As reconstruction begins, the city faces a second rupture. To make way for the ‘Modern City’ promised by the authorities through large-scale publicity campaigns advocating for a city getting back on its feet, rising ‘from
the ashes’ like a Phoenix, large-scale demolition and standardised rebuilding gradually destroy the dense urban
fabric that made the charm of the city. It raises questions about the future of Antakya’s identity, its memory,
belonging and the right to remain. In a territory already under pressure and fragilised by regional conflicts, the
earthquake is a violent accelerator of demographic, spatial and cultural changes.

Can the tabula rasa erase the wounds, or does it make them more painful ?

The physical devastation in the damaged areas did not end after the February earthquakes.
 

From spring 2023 onward, a second, voluntary wave of destruction took place: the systematic demolition of vast urban areas deemed unsafe, unstable, or incompatible with the government’s reconstruction strategy and the masterplans designed. Under emergency legislation, entire neighbourhoods were flattened. Not only fragile or destroyed structures were demolished, but also partially standing buildings, historic housing blocks, commercial streets, and fragments of the old city. 

 

By mid-2024, official figures indicated that more than 200,000 buildings across the earthquake zone had been demolished, with Hatay accounting for one of the largest shares. The process continues: convoys of trucks loaded with rubble file out of the city day and night, carrying away debris and the material traces of life in a constant rumble.

At first, one believes the earthquake has already taken everything. Then comes the realisation that demolition can exceed the violence of the quake itself, and that the city can be even more flattened.


This secondary erasure brings a longer and more intricate form of violence on the residents, marking the irreversibility of the loss as the rubbles from the destroyed houses are taken away. While damaged buildings still carried traces of memory, their demolition erased spatial reference points entirely. Only a handful of fragments of façades, staircases, cupboards or doorways still stand, testifying of the past domestic life in between these walls. These fragments can let you guess where rooms once were, or the outline of a street, but they are very rare at this stage in Old Antakya.


The rest of the landscape is widely unrecognisable, as ruins were replaced by vast, flattened expanses, stripped of orientation, scale, in which it is hard to find meaning, or a sense of direction.

What to do the day after? The long, contentious process of rebuilding Antakya

To step into Antakya today is to enter a construction site the size of a large city, with cranes pivoting in every direction in your horizon. 

 

Temporary container settlements line the periphery, and new apartment blocks rise in worrying geometric repetition on top of former heritage areas or on land that had remained untouched until recently.

How does one orient oneself in a city where streets have disappeared?


Who draws the lines of the new Antakya, and how?

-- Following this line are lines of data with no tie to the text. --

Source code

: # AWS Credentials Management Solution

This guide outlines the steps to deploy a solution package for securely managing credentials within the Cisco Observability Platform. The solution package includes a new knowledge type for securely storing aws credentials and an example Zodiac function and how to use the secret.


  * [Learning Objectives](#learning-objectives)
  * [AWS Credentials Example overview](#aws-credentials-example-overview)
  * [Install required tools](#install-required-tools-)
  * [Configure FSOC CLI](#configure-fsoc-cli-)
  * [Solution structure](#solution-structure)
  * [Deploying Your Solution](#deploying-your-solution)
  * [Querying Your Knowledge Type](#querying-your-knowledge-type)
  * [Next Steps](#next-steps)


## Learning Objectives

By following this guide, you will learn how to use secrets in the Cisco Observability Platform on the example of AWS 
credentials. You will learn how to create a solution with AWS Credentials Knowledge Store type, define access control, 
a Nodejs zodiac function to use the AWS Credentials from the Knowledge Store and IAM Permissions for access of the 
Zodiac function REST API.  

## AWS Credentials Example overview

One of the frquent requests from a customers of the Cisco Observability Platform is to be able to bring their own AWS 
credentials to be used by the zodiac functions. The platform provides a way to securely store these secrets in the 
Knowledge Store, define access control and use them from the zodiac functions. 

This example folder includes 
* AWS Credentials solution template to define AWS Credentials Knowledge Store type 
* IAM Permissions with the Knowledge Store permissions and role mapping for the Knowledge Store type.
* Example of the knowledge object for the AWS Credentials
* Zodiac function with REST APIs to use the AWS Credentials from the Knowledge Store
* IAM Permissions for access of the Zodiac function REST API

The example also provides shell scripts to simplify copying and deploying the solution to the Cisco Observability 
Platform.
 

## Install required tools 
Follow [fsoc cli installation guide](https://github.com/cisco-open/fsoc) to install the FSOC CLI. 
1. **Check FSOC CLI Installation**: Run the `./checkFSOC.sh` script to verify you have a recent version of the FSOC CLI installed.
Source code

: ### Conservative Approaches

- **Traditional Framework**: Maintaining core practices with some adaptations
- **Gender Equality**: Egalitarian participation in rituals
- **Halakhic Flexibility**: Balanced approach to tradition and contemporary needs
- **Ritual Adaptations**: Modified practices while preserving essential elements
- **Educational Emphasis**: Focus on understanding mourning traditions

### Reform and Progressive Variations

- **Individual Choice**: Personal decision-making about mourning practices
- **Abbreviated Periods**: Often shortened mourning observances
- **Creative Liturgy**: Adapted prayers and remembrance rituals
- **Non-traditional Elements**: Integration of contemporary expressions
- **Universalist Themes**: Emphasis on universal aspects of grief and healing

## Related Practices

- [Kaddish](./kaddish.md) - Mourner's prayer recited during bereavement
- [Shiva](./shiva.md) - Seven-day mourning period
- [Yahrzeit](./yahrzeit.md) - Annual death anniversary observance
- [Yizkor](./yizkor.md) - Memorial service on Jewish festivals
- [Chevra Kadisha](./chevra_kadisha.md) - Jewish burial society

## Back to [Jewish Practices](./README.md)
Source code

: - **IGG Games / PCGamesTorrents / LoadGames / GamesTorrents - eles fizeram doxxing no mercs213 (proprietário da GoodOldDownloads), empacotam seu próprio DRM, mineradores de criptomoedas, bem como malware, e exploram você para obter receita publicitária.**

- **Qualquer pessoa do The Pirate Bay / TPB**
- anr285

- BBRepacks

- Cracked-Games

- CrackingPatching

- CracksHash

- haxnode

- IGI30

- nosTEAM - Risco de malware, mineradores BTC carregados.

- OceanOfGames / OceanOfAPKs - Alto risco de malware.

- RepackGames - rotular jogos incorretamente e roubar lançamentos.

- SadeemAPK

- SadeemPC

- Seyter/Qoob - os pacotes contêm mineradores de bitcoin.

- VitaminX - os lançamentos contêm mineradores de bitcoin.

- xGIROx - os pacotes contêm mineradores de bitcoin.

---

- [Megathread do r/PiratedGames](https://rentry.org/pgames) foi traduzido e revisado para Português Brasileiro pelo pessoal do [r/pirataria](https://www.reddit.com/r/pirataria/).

Where have former residents been relocated, and how far from their previous lives?

Who arrived to join the reconstruction workforce, and where do they sleep in a city of provisional shelters?


What becomes of houses left half standing, neither ruin nor home?


When do temporary markets and container neighbourhoods cease to be temporary?

With stepping foot in a city being rebuilt comes a cascade of questions, and much less answers.

In the end, who decides what deserves to be rebuilt, what can be replaced, and what is allowed to disappear?


These questions stretch beyond buildings, and touch governance, displacement, labour, heritage, and the meaning of return. They sadly resonate with many other places in a region where cycles of catastrophe and reconstruction seem dramatically frequent, and where the bulldozer is faster than the pen.